Обряд причащения подошел к концу: сказаны последние молитвы, даны последние ответствия, гостии уложены в предназначенный для их хранения сосуд и оставлены на алтаре. Майк тоже причастился – он всегда делал это перед завершением торжественной воскресной мессы.
Отец Кавано благословил паству и во главе прихожан вышел из храма.
Майк направился в маленькую комнатку, где обычно переодевался, аккуратно сложил сутану и стихарь, чтобы отдать их в стирку экономке священника, и спрятал полуботинки на дно кедрового шкафа.
В комнатку заглянул отец Кавано. Он уже сменил черное одеяние на летние брюки из саржи, голубую рубашку и вельветовую спортивную куртку. Вид священника в мирском одеянии неизменно шокировал Майка.

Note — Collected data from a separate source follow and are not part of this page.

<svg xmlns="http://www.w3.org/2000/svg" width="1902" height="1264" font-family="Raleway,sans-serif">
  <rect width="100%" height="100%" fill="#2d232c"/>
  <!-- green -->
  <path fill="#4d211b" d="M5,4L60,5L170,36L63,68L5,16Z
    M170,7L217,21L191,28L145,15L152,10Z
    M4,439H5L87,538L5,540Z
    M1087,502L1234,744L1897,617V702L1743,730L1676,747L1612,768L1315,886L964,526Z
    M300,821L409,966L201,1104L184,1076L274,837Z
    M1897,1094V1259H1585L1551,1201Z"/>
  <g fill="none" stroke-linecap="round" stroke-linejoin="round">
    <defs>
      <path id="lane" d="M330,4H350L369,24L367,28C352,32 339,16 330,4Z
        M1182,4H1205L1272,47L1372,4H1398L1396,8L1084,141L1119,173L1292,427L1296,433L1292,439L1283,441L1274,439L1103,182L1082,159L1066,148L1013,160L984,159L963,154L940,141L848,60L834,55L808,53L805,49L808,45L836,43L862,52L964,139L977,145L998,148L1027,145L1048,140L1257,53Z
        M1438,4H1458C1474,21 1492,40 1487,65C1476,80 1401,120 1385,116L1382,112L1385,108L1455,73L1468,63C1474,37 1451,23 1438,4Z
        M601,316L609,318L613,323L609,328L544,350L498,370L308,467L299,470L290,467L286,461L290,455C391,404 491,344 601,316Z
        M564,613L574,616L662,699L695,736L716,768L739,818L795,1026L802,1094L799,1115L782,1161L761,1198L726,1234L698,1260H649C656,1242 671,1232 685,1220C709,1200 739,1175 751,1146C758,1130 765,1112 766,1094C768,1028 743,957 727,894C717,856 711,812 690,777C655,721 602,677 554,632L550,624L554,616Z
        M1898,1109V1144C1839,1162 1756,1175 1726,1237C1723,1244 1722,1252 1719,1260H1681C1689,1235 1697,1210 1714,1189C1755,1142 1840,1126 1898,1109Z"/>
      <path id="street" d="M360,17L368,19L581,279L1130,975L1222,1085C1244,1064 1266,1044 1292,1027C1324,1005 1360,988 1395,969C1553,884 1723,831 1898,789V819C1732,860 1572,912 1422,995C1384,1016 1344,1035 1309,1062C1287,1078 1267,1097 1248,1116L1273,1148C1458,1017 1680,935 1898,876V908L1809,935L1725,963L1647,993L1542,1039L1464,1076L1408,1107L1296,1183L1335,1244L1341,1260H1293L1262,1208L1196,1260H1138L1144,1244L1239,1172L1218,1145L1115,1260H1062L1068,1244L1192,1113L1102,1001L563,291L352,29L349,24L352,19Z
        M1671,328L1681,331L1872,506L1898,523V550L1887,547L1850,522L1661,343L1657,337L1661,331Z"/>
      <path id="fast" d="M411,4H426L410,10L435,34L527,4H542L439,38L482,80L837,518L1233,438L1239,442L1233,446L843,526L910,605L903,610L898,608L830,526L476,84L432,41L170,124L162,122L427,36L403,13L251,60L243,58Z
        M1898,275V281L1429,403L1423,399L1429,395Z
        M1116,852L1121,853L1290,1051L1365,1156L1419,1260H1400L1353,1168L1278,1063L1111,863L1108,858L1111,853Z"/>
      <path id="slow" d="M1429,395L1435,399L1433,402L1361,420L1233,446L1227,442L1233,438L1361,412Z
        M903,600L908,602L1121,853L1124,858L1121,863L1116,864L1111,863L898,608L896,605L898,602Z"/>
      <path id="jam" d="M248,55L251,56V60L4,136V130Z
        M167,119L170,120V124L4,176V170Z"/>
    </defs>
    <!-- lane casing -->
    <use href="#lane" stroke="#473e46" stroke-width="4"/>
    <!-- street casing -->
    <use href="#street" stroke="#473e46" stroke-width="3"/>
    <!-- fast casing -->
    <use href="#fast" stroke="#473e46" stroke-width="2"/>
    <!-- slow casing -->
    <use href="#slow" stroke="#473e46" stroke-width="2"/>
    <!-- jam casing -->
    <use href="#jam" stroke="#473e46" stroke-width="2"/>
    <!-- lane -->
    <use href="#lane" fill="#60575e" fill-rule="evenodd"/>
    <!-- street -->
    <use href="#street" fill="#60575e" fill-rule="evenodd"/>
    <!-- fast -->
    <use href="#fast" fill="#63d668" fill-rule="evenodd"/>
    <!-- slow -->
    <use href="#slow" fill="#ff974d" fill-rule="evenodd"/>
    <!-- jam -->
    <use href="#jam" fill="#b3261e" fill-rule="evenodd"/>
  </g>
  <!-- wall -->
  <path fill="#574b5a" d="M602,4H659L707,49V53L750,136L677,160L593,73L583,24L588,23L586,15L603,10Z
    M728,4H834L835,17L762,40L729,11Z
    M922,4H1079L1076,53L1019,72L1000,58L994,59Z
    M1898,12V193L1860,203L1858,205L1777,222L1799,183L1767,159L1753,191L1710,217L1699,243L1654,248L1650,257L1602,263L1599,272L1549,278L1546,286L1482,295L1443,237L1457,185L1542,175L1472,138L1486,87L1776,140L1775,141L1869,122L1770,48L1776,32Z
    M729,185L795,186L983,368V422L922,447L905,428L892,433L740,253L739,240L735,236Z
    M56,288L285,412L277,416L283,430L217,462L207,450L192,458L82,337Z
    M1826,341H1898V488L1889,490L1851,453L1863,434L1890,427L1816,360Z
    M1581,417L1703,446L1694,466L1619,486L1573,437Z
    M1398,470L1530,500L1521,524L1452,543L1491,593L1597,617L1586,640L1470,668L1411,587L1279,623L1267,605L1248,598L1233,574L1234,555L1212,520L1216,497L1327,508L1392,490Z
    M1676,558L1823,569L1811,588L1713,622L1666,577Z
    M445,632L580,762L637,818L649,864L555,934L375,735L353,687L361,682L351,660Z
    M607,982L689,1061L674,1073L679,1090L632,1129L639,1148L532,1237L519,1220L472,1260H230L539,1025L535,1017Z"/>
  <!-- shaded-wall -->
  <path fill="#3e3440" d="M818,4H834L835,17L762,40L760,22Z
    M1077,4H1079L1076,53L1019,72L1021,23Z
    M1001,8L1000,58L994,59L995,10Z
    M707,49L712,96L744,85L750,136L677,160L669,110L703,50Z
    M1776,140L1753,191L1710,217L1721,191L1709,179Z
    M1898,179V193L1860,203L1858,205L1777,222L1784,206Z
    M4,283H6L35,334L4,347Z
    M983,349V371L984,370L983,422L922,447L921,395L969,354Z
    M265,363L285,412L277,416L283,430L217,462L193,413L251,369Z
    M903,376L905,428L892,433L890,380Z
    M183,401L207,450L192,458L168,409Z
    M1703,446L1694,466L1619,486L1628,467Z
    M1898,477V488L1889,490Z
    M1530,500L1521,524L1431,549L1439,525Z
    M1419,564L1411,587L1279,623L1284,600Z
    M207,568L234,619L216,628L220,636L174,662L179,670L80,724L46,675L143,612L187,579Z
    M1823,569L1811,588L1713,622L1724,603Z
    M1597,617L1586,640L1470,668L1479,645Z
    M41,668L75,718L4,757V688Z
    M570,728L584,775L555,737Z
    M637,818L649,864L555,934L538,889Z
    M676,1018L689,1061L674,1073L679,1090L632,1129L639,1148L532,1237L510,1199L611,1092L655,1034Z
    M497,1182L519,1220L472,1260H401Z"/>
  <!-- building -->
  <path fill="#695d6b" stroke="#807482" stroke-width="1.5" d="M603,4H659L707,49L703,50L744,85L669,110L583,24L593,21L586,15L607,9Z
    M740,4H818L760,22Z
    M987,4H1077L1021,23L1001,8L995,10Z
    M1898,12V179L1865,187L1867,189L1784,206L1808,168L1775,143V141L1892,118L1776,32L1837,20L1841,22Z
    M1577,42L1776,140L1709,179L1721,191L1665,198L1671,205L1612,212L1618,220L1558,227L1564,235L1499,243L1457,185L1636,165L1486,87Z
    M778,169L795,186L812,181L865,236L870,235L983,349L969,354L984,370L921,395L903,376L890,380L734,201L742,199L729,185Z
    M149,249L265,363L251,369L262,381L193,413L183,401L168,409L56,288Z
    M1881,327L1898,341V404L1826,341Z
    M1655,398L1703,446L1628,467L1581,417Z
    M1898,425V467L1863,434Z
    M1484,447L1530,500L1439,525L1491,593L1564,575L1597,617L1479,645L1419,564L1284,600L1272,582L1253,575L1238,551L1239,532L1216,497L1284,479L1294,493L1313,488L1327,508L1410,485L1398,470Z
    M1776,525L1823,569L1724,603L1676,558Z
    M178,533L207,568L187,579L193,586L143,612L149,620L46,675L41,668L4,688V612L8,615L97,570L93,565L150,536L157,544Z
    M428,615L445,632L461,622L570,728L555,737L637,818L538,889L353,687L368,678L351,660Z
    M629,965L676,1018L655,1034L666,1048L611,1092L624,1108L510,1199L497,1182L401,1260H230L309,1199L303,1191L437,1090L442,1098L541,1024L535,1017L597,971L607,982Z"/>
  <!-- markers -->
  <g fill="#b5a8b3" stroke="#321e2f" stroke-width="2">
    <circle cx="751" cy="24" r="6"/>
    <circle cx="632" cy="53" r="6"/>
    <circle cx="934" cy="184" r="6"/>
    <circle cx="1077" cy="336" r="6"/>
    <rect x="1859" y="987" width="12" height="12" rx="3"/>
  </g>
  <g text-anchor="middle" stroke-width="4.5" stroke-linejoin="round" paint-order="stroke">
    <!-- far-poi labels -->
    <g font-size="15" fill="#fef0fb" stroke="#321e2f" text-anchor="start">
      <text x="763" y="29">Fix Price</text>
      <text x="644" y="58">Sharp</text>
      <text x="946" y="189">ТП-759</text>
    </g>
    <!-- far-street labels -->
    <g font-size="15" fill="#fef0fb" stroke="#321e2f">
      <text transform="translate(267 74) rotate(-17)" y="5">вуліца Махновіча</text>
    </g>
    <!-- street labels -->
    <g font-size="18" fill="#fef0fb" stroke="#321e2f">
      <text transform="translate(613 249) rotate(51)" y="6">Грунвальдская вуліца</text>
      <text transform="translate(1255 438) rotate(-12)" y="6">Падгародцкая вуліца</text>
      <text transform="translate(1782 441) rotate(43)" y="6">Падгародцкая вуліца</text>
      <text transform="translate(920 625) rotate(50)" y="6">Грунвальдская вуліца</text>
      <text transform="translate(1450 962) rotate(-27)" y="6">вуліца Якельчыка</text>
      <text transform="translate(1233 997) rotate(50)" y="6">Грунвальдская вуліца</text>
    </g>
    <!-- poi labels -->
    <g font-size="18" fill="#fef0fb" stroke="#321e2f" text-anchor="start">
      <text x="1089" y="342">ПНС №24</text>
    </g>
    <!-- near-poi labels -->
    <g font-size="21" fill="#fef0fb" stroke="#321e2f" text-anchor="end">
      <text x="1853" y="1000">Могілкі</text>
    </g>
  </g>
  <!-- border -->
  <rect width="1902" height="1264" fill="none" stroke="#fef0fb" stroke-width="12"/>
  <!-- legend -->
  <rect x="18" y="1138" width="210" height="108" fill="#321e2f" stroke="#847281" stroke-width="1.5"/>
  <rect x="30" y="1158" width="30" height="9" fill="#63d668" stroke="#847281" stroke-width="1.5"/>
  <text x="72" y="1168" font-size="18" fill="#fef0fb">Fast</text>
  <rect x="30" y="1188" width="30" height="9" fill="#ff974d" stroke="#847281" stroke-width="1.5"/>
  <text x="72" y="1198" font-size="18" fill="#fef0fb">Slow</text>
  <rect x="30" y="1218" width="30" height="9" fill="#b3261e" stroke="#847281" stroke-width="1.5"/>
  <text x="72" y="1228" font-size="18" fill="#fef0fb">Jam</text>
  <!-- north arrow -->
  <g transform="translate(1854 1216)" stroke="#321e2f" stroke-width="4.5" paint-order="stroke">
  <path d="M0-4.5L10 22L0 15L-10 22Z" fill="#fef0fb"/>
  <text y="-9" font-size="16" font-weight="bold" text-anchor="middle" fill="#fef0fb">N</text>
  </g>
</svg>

– Ты сегодня хорошо поработал, Майкл, впрочем, как и всегда. – При всей неофициальности их отношений священник всегда называл мальчика полным именем.
– Спасибо, отец…
Майк попытался придумать, что бы еще сказать. Ему хотелось продолжить разговор и тем самым продлить эти минуты, побыть подольше с человеком, которым он восхищался.
– Маловато сегодня народу было на поздней мессе… – нашелся он наконец.
Отец Кавано закурил, и маленькая комнатка тут же наполнилась пахучим голубоватым дымом. Остановившись возле узкого оконца, священник обвел взглядом опустевшую стоянку.
– Разве? По-моему, не меньше, чем обычно… – задумчиво произнес он и обернулся к Майку. – Присутствовал ли кто-нибудь из твоих одноклассников сегодня на службе, Майкл?
– Вы о ком?
Среди одноклассников Майка было не так уж много католиков.
– Ты знаешь… Мишель… как бишь ее… ах да, Стеффни.
Майк почувствовал, как краска заливает щеки. Он никогда не упоминал о Мишель при отце Кавано – вообще никогда не говорил о ней, но всегда отмечал, была ли она на службе. Мишель редко появлялась в этом храме: ее родители обычно ездили в собор Святой Марии в Пеории, но в тех редких случаях, когда она приходила к мессе, Майк чувствовал, как трудно ему сосредоточиться на своих обязанностях.
– Но я не учусь в одном классе с Мишель Стеффни, – хрипло пробормотал он, хотя изо всех сил старался говорить непринужденно, а про себя подумал: «Если проболтался Донни Элсон, то эта крыса еще получит свое… Я ему покажу».
Отец Кавано кивнул и улыбнулся – очень мягко, без тени насмешки, но Майк снова покраснел до корней волос и поспешно опустил голову, словно завязывание шнурков было в тот момент самым важным для него делом.
– Значит, я ошибся. – Священник затушил в стоявшей на столике пепельнице сигарету и тут же стал хлопать себя по карманам в поисках новой. – У тебя и твоих друзей есть какие-то планы на сегодня?
– Нет, ничего особенного.
Майк пожал плечами. Вообще-то, он собирался немного пошататься с Дейлом и мальчишками, а потом следить за Ван Сайком. Он снова, в который уже раз, покраснел, осознав, какую глупость они затеяли с этой игрой в сыщиков.
– Я намеревался сегодня часов около пяти навестить миссис Клэнси, – сказал отец Кавано. – Мне помнится, что ее покойный муж незадолго до смерти вырыл пруд на своей ферме. Наверное, она не станет возражать, если мы захватим с собой удочки и проверим, как поживает в нем рыба. Хочешь, пойдем вместе?
Майк кивнул, чувствуя, как внутри поднимается радость – подобно тому голубю, что изображен на западной стене храма как символ Святого Духа.
– Отлично. Я заеду за тобой в папамобиле примерно без четверти пять.
Майк снова кивнул. Когда отец Кавано впервые назвал принадлежащий приходу черный «линкольн» папамобилем, Майк пришел в ужас, но затем понял, что священник шутит и вряд ли употребляет это слово в присутствии посторонних лиц. Возможно, у отца Кавано даже возникнут неприятности, если Майк кому-нибудь проговорится. Воображение мальчика услужливо рисовало ему двух кардиналов, прибывающих из Ватикана на специальном вертолете, хватающих виновного и тут же заковывающих его в кандалы. Майк представлял себе, как кардиналы допрашивают, а потом увозят в неизвестном направлении его друга. Значит, шутка отца Кавано – это своего рода доказательство доверия. Он как бы говорил этим: «Майкл, друг мой, мы с тобой все-таки светские люди».